* [DOCUMENT EXCERPT]
# Parking Garage snow removal



## NEUSWEDE (Mar 14, 2003)

A few videos from shuttling and dumping off snow from parking Garages that we are sub contracted to do. This is the 4th year doing this and it is a great job. enjoy


----------



## Longae29 (Feb 15, 2008)

looks like fun......what machine are you running? very nice and quiet.


----------



## NEUSWEDE (Mar 14, 2003)

Longae29;1174201 said:


> looks like fun......what machine are you running? very nice and quiet.


Very fun I enjoy it more than plowing. I am in a Gehl 5640 turbo with an 84" 1.75yard bucket. Great machine very fast and very quiet.


----------



## JpLawn (Aug 5, 2007)

That thing is fast. It looked like you were doing double the work the John Deere was. How do you like your machine?


----------



## NEUSWEDE (Mar 14, 2003)

JpLawn;1174389 said:


> That thing is fast. It looked like you were doing double the work the John Deere was. How do you like your machine?


it is about 4mph faster than the Deere. It will outrun any machine there, biggest bucket and fastest ground speed.

My skid is an 07 Gehl 5640T and I shopped for about 6months before buying it did a lot of research and I am glad every time I use that I chose it. Easy simple machine great price point and has better specs than it's competition that costs more. It is all about preferance, but I like it, I don't have great dealer support after the local Gehl dealer went out of business in 2008 but it is such a simple machine I am able to work on it myself. Plain and simple I got a great machine and didn't just pay for a name.


----------



## GLSS22 (Dec 31, 2007)

Do you guys remove the snow every storm or just when you run out of room?

Great videos, looks like fun. Good luck the rest of the season.


----------



## NEUSWEDE (Mar 14, 2003)

Knockah22;1174643 said:


> Do you guys remove the snow every storm or just when you run out of room?
> 
> Great videos, looks like fun. Good luck the rest of the season.


Any storm that enough piles up. The management company wants it cleared so not spots are lost and a few are steep so if it were to melt would make a big mess.

Thanks good luck to you as well.


----------



## kashman (Jan 13, 2004)

do you say look out below every time you dump i would and laugh as i was doing it


----------



## NEUSWEDE (Mar 14, 2003)

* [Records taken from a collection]
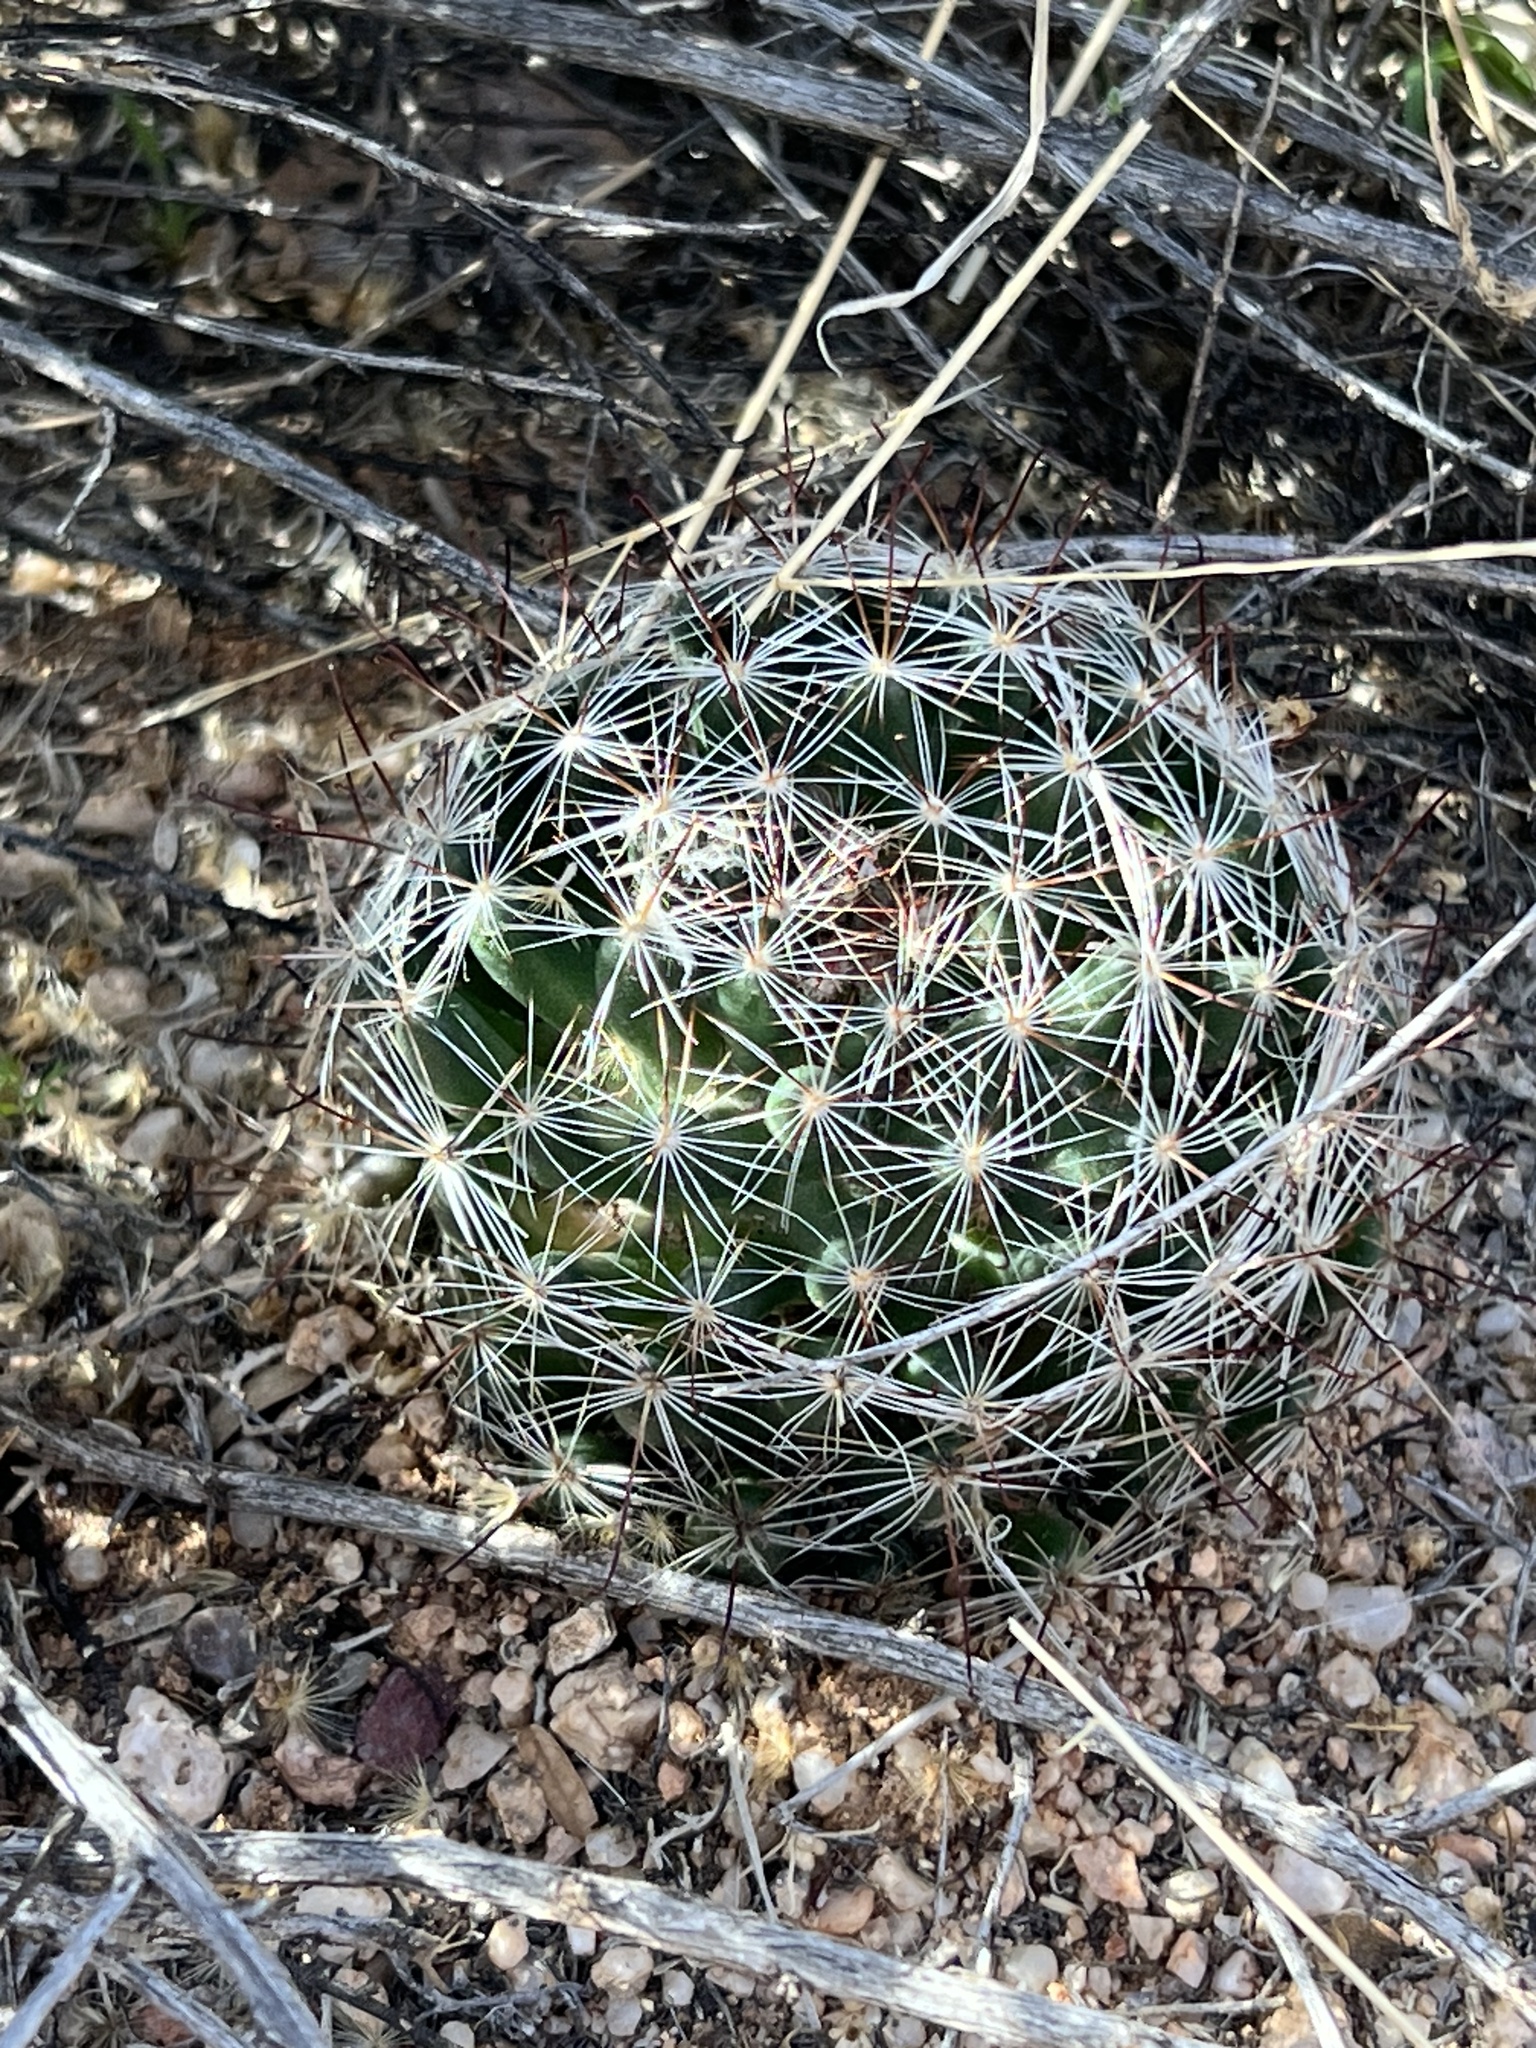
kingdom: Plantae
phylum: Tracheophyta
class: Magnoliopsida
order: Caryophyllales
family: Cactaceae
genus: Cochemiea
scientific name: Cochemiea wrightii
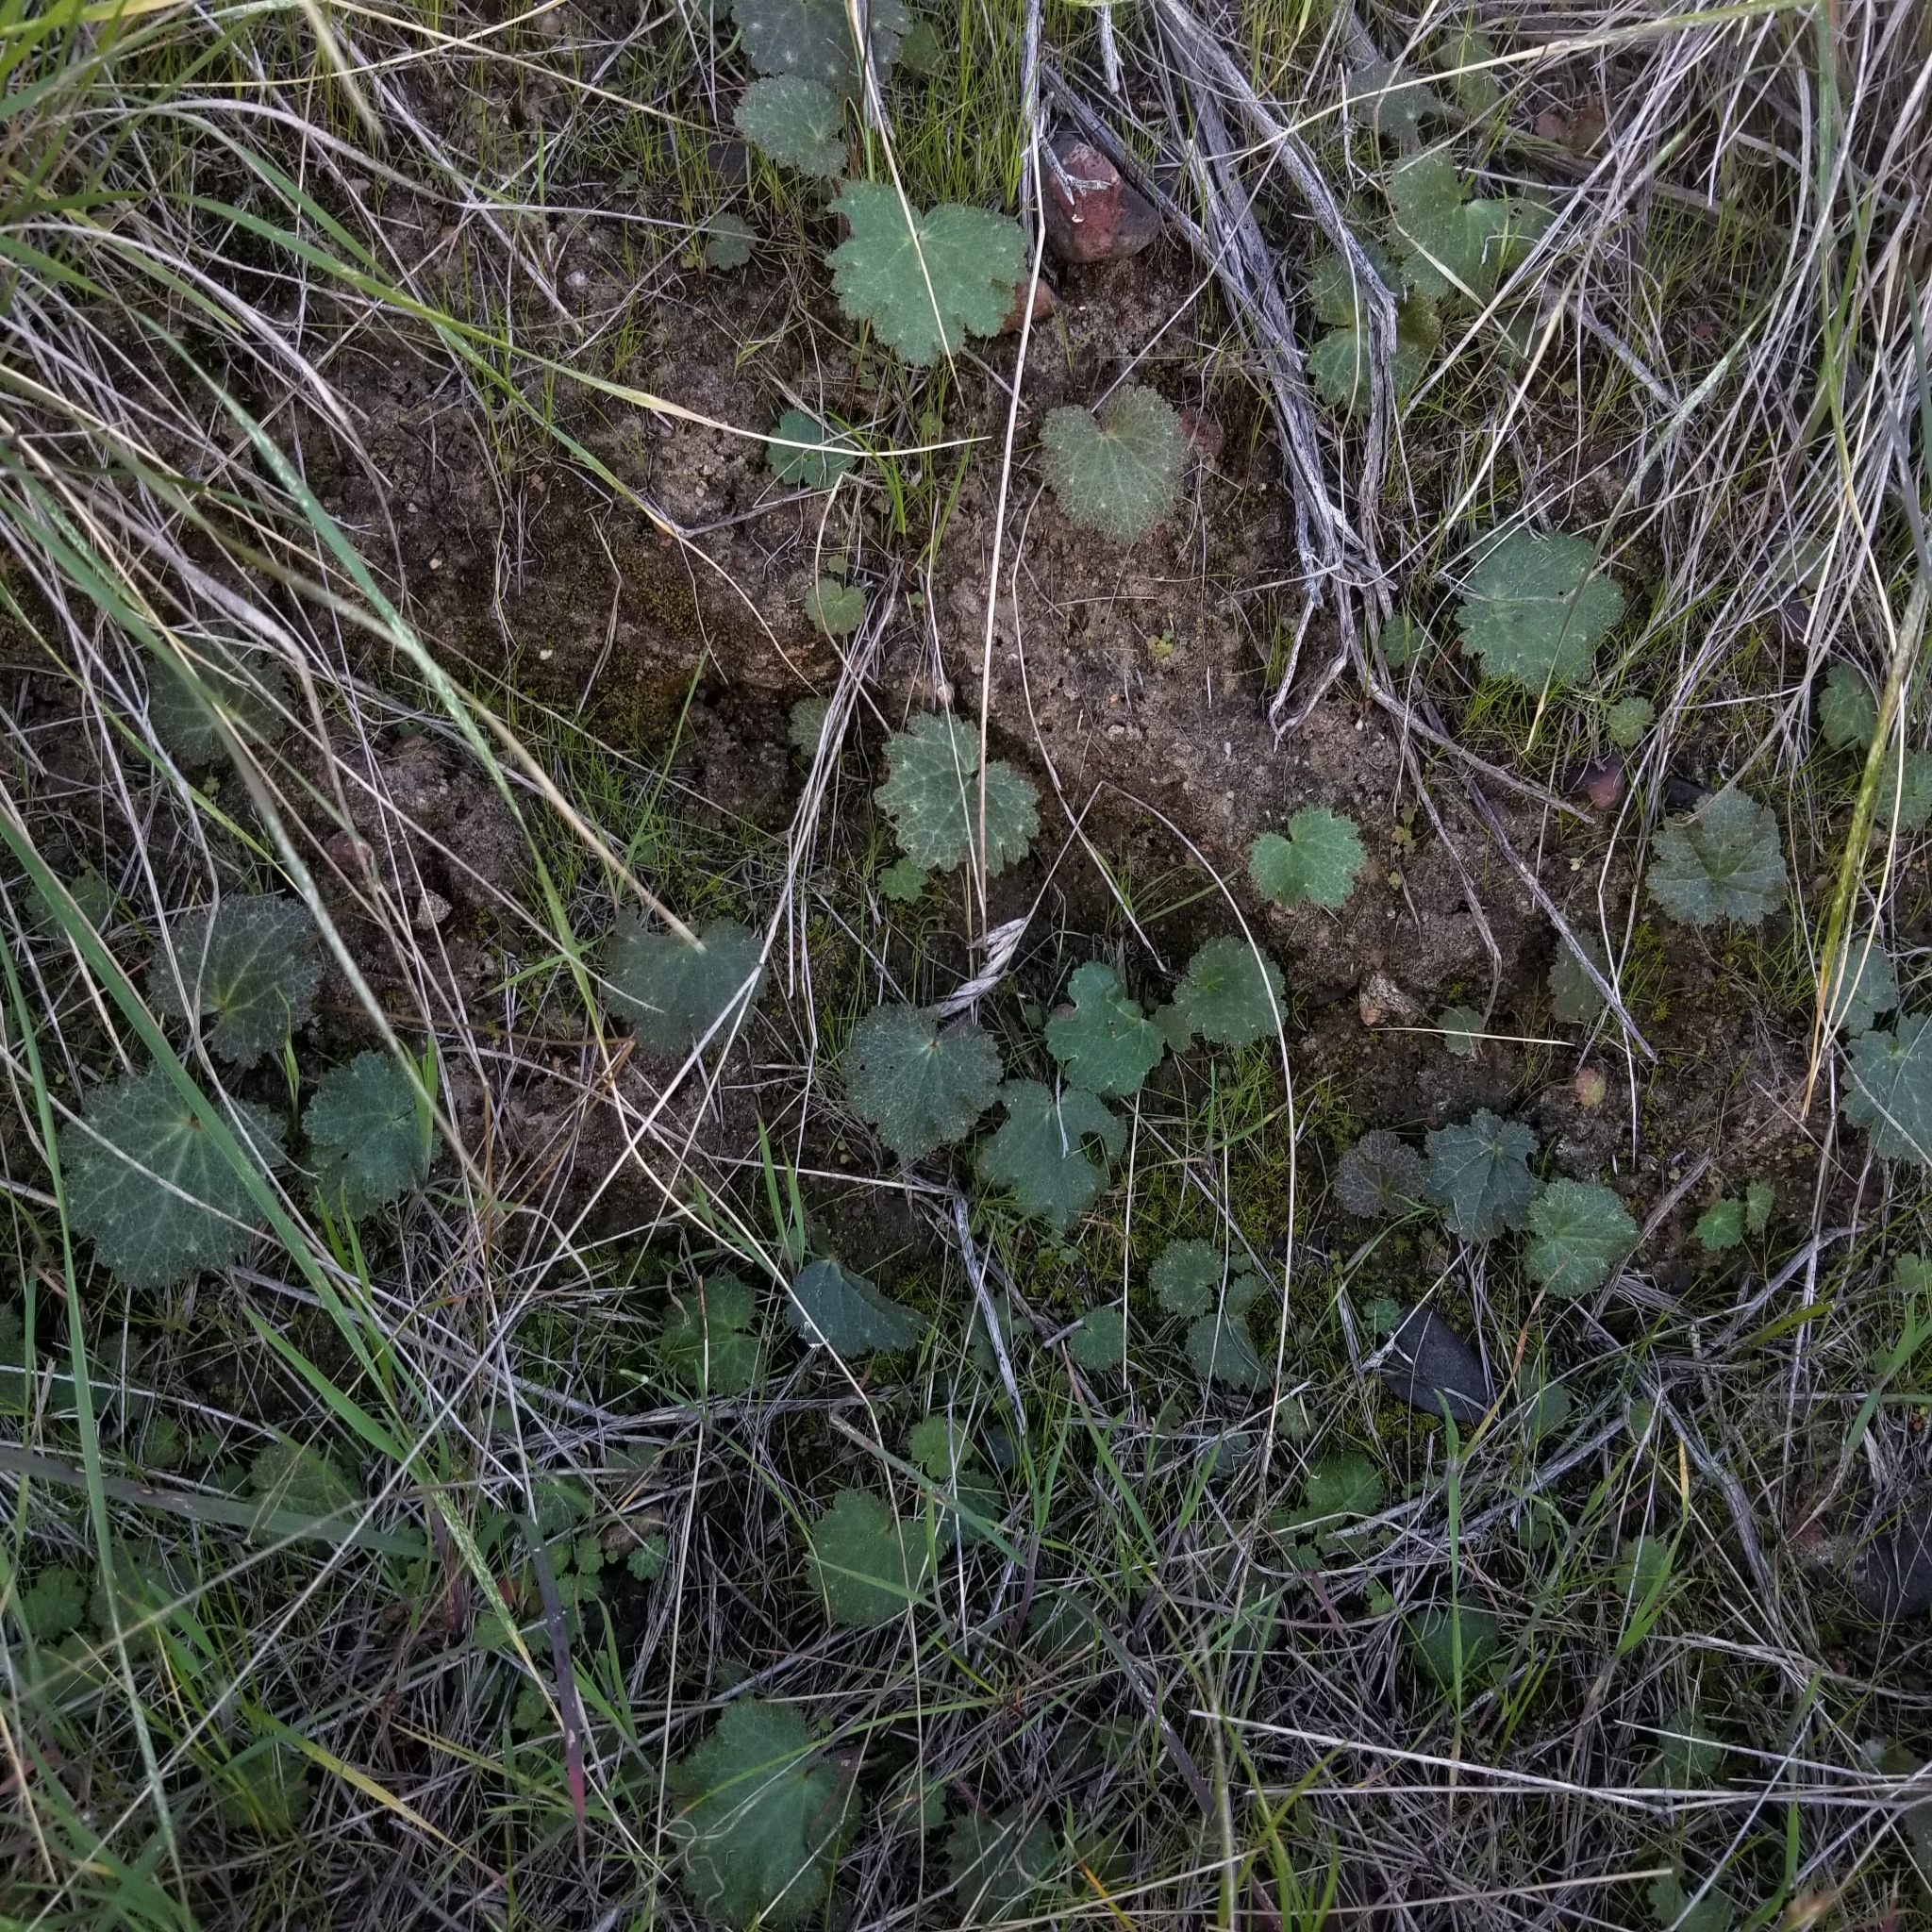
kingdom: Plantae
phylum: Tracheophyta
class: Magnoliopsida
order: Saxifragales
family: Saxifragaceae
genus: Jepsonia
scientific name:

* [WRITTEN TASK A] Print the part of the snow removal thread between "Any storm that" and "you as well.", inclusive.
* [WRITTEN TASK B] Output the lines of the records from the line holding "order: Caryophyllales" through the last line of the records, inclusive, with the pictures left out.

* [CORRECT RESPONSE A]
Any storm that enough piles up. The management company wants it cleared so not spots are lost and a few are steep so if it were to melt would make a big mess.

Thanks good luck to you as well.

* [CORRECT RESPONSE B]
order: Caryophyllales
family: Cactaceae
genus: Cochemiea
scientific name: Cochemiea wrightii
kingdom: Plantae
phylum: Tracheophyta
class: Magnoliopsida
order: Saxifragales
family: Saxifragaceae
genus: Jepsonia
scientific name:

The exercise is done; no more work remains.